--- START ---

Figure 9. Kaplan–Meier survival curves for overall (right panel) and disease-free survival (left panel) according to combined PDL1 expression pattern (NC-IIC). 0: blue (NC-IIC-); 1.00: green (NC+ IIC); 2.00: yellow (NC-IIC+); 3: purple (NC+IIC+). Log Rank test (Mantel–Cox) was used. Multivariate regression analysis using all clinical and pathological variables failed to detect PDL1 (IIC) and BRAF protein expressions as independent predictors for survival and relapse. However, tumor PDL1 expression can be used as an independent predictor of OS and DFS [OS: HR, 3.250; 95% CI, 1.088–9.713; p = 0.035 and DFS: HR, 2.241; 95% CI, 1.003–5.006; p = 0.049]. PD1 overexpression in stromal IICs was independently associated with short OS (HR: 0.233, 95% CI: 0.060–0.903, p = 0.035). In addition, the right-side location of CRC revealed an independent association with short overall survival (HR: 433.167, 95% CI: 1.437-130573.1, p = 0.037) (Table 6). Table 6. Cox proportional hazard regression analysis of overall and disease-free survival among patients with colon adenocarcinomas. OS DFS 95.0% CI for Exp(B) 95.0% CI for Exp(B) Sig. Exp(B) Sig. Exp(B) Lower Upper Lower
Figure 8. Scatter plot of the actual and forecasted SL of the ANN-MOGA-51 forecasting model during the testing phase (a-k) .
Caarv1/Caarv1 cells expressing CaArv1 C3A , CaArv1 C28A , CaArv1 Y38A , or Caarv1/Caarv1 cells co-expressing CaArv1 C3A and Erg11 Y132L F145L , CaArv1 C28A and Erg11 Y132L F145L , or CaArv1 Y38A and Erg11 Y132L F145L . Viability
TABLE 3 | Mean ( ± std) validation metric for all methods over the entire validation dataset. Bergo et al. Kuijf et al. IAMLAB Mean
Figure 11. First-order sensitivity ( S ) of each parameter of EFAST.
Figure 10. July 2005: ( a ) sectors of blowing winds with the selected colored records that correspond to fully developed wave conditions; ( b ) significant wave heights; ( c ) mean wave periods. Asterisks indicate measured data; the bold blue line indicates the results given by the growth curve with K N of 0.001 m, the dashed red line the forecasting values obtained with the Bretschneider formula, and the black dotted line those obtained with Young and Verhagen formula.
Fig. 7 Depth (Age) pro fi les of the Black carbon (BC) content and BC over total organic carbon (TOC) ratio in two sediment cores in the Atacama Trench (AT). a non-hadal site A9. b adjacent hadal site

--- END ---

#### THE TASK:
Would you repeat all the material exactly as it is shown?

#### TASK RESPONSE:
Figure 9. Kaplan–Meier survival curves for overall (right panel) and disease-free survival (left panel) according to combined PDL1 expression pattern (NC-IIC). 0: blue (NC-IIC-); 1.00: green (NC+ IIC); 2.00: yellow (NC-IIC+); 3: purple (NC+IIC+). Log Rank test (Mantel–Cox) was used. Multivariate regression analysis using all clinical and pathological variables failed to detect PDL1 (IIC) and BRAF protein expressions as independent predictors for survival and relapse. However, tumor PDL1 expression can be used as an independent predictor of OS and DFS [OS: HR, 3.250; 95% CI, 1.088–9.713; p = 0.035 and DFS: HR, 2.241; 95% CI, 1.003–5.006; p = 0.049]. PD1 overexpression in stromal IICs was independently associated with short OS (HR: 0.233, 95% CI: 0.060–0.903, p = 0.035). In addition, the right-side location of CRC revealed an independent association with short overall survival (HR: 433.167, 95% CI: 1.437-130573.1, p = 0.037) (Table 6). Table 6. Cox proportional hazard regression analysis of overall and disease-free survival among patients with colon adenocarcinomas. OS DFS 95.0% CI for Exp(B) 95.0% CI for Exp(B) Sig. Exp(B) Sig. Exp(B) Lower Upper Lower
Figure 8. Scatter plot of the actual and forecasted SL of the ANN-MOGA-51 forecasting model during the testing phase (a-k) .
Caarv1/Caarv1 cells expressing CaArv1 C3A , CaArv1 C28A , CaArv1 Y38A , or Caarv1/Caarv1 cells co-expressing CaArv1 C3A and Erg11 Y132L F145L , CaArv1 C28A and Erg11 Y132L F145L , or CaArv1 Y38A and Erg11 Y132L F145L . Viability
TABLE 3 | Mean ( ± std) validation metric for all methods over the entire validation dataset. Bergo et al. Kuijf et al. IAMLAB Mean
Figure 11. First-order sensitivity ( S ) of each parameter of EFAST.
Figure 10. July 2005: ( a ) sectors of blowing winds with the selected colored records that correspond to fully developed wave conditions; ( b ) significant wave heights; ( c ) mean wave periods. Asterisks indicate measured data; the bold blue line indicates the results given by the growth curve with K N of 0.001 m, the dashed red line the forecasting values obtained with the Bretschneider formula, and the black dotted line those obtained with Young and Verhagen formula.
Fig. 7 Depth (Age) pro fi les of the Black carbon (BC) content and BC over total organic carbon (TOC) ratio in two sediment cores in the Atacama Trench (AT). a non-hadal site A9. b adjacent hadal site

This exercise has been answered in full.